Gore is ready. His whole life has prepared him for this moment. I leave you with a prediction from Kos himself, which at this point sounds prescient:
One reason I’m not jumping aboard any 2008 bandwagons is that I’ll wait as long as necessary to see if Gore will jump in. That’s ultimately my guy this cycle. And even though I don’t think he’ll run, he’s really got all the time in the world to make a final decision.
Gore was just nominated for the Nobel Peace Prize, and while any schlub can get nominated, it’s Gore’s backers that make his bid impressive — Conservative Member of the Norwegian Parliament Boerge Brende and Heidi Soerensen of the Socialist Left Party. It’s rare trans-ideological support.
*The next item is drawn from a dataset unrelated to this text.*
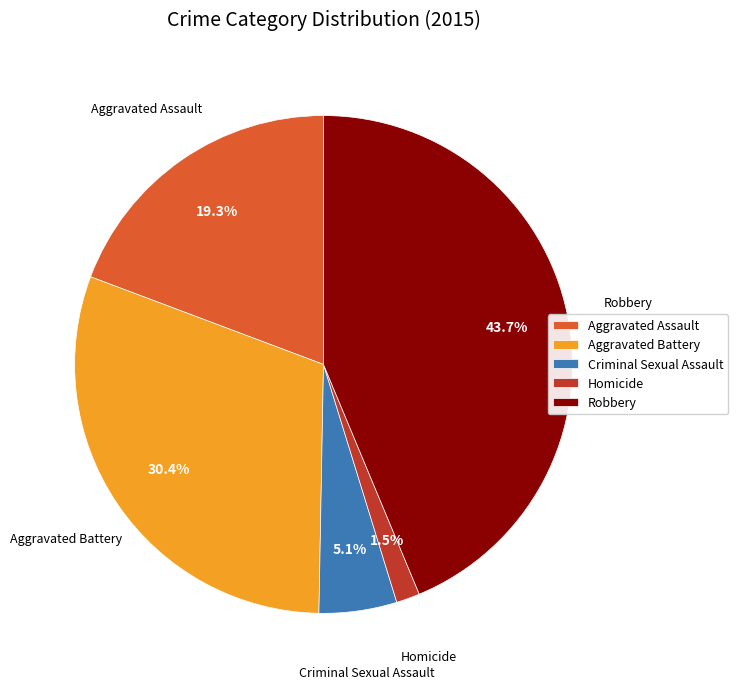

What percentage is the Aggravated Battery slice, to the nearest percent?

30%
The prize will be announced in mid-October. So say Gore scores an Oscar and Nobel in the same year, he can announce in November and still become THE story in the primaries. It’s not as if he’ll need the full year to get his name recognition up or make the case for his candidacy. He would instantly raise gobs of cash (I’d bet on tens of millions in the first 24 hours) and become the media sensation of the winter. He would instantly make hundreds of millions spent by his primary opponents obsolete. Talent would flock to him, decimating the staffs of his opponents.
Heck, if done right, a serious “Draft Gore” movement could have the shell of an infrastructure in place for him to adopt.
If Al Gore is awarded the Nobel Peace Prize, he will have been handed a mighty shield to wear into his battle to restore America’s honour and reclaim her soul. In that battle, the future of Earth’s children and the ultimate fate of human civilisation are at stake as never before. The time has come to put an end to politics-as-usual and this time resist the usual media-generated stampede, based on cleverly orchestrated, consultant-driven “communications strategies”. The time has come for Democrats to offer the American people more and better than a pre-ordained outcome, more and better than a choice between the lesser-of-two-evils. Democrats must embrace the people-powered, grassroots revolution spearheaded by Howard Dean in 2003 and fuelled by blogs like Dailykos. You have the Powerr, Dean famously told his followers and this time the People, not the consultants, not the pundits, not the power-brokers behnd the scenes, the People must decide the outcome of this race and carry the candidate who most inspires them all the way to the White House.
These are extra-ordinary times, that call for extra-ordinary courage, leadership and vision. Only one prospective candidate has it. Please help to spread his urgent message that solving the planetary crisis must be the organizing principle of the next american administration. Talk to your friends, talk yo your neighbours. And visit Draft Gore central at America for Gore to find a Draft Gore group near you. And join the My Two Cents campaign. Embrace the dream and get ready to hit the ground running the minute he declares.
crossposted at dailykos
9 comments
Skip to comment form
the WORLD needs Al Gore.
Great essay, Barcelona!
I’d vote for him. If given, the chance.
The only way you can truly counter the spin, is to RUN, AL, RUN!!!
His date with Destiny?
Destiny is getting hit on pretty hard by a gal named Hillary.